David Bowie, o gênio que usou a arte como poucos

Luís Araújo

Quando David Bowie se foi, músicos dos mais distintos estilos se pronunciaram para expressar o quanto estavam sensibilizados com a perda. De Kanye West a Iggy Pop, de Cher a Mick Jagger.

Não é para menos. Bowie não era um familiar ou uma figura presente fisicamente na vida de todo mundo que se sentiu comovido com sua partida, mas é como se fosse. A música é uma forma de expressão tão poderosa que é capaz de aproximar pessoas que nunca estiveram juntas e de conectar artistas a fãs como se fossem amigos íntimos. Basta que a obra tenha algum tipo de significado para quem está do outro lado.

E isso ele soube fazer muito bem. Pouca gente se entregou tanto à arte como Bowie, que se reinventou várias vezes através dos diferentes personagens que criou e que usou o dom que tinha até mesmo na hora de se despedir. Nem mesmo uma doença tão desgraçada quanto o câncer o impediu.

No vídeo da música “Lazarus”, lançado na semana anterior, ele aparece em uma cama de hospital e canta: “Look up here, I’m in heaven. I’ve got scars that can’t be seen”. Que em português significa: “Olhe para mim, eu estou no céu. Tenho cicatrizes que não podem ser vistas”.

Imaginar que alguém encontrou forças o suficiente para transformar o sofrimento que passou nas semanas derradeiras em um último trabalho é impressionante. Somente um gênio bastante comprometido com o que fez a vida toda poderia realizar esse tipo de coisa. Algo que, obviamente, sensibilizou ainda mais quem já tinha motivos de sobra para se emocionar com a partida dele.

“Ele experimentou diferentes estilos e foi preciso em muitos deles. Deixou talvez o maior legado do pop e influenciou grandes artista de diferentes estilos”, disse Gustavinho, armador do Caxias do Sul e grande fã do Camaleão do Rock, ao Triple-Double.

A porta de entrada para a admiração foi a MTV, que inevitavelmente acabava tocando alguma coisa de Bowie. “Mas comecei a gostar realmente na adolescência, quando passei a frequentar a cena alternativa de São Paulo, em baladas de rock dançante e GLS, nas quais ele, o The Cure, a Patti Smith e o New Ordem reinavam”, contou Gustavinho.

Em meio a tantas coisas boas que a música oferece no sentido de aproximação de pessoas, é possível que um efeito colateral apareça: o de músicos brilhantes serem tratados como grandes seres humanos. É importante sempre deixar claro que uma coisa não precisa ter relação com a outra. O Bowie-cidadão não era santo. Mas o Bowie-artista era especial e criou uma série de coisas mágicas que vão durar para sempre.

Quem não as conhece deveria ir atrás. O Youtube está aí para isso. Pode ser uma surpresa agradável também para os infelizes que encheram o peito, cheios de orgulho, para dizer na segunda-feira que nunca ouviram falar de Bowie. Como se a ignorância realmente fosse digna de troféu. Ninguém tem a obrigação de estar por dentro de tudo o que ele produziu, bem longe disso. Mas tratá-lo como um completo anônimo é demais. Seria mais ou menos a mesma coisa que alguém falar que não tem nem ideia de quem é Magic Johnson, por exemplo.

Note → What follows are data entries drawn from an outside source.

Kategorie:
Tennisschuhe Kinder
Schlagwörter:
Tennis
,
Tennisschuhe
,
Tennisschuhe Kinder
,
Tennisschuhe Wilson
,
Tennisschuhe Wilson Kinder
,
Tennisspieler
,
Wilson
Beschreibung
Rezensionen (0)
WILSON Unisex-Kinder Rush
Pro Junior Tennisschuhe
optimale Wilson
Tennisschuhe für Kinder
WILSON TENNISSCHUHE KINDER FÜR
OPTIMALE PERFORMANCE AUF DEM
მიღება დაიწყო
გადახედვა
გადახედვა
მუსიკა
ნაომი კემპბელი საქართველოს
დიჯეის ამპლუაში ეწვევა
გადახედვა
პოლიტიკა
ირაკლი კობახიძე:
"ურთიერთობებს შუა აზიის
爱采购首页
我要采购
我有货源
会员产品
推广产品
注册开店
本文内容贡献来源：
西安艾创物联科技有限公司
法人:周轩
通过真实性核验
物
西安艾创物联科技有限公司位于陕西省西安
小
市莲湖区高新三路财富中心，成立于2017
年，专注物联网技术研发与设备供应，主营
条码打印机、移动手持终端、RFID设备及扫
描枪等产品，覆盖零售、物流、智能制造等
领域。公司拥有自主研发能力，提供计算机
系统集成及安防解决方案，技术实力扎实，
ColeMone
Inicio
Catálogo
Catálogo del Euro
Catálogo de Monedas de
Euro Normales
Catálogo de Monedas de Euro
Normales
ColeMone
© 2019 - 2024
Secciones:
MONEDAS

“Foi o maior artista pop de todos, uma verdadeira metamorfose ambulante, um gênio que precisa ser desbravado. Entre os diferentes discos que lançou, um deles você vai achar que é a sua cara”, recomendou Gustavinho.

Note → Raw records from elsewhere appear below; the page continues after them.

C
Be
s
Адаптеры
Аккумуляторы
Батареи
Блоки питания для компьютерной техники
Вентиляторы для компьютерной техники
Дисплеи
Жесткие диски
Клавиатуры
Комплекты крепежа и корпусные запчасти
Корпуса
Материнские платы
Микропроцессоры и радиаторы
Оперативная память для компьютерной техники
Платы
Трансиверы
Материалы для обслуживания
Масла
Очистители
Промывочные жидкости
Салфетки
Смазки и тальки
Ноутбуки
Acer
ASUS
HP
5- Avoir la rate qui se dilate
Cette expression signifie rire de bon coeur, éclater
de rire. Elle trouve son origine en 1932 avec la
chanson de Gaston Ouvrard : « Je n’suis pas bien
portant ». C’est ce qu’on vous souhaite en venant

“Eu gosto de várias fases, do glam rock do ‘Ziggy Stardust’ à pegada mais punk do ‘Young Americans’. Mas minha fase predileta é da euforia pop do ‘Let’s Dance’. ‘Modern Love’ é minha música favorita, mas também poderia apontar ‘Jean Genie’, ‘Ashes to Ashes’, ‘Ziggy Stardust’, ‘Let’s Dance’, ‘Changes’, ‘China Girl’ e ‘Fame'”, completou.

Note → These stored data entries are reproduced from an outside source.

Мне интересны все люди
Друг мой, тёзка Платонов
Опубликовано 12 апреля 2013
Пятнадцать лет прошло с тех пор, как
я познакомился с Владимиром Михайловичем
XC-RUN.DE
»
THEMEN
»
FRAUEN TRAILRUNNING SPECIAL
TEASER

Antes de partir, Bowie nos disse que todos podemos ser heróis, mesmo que por um só dia. Também mostrou que temos a liberdade de sermos quem bem entendermos e de dizer como nos sentimos da forma que julgarmos mais apropriada, sem nos importar com aquilo o que pregam os padrões de comportamento e atitude impostos pela sociedade.

Tal qual uma partida de basquete, uma boa música pode nos fazer esquecer um pouco dos problemas que nos cercam ou, pelo menos, nos dar uma dose extra de motivação e força para encará-los. Bowie tem muitas assim.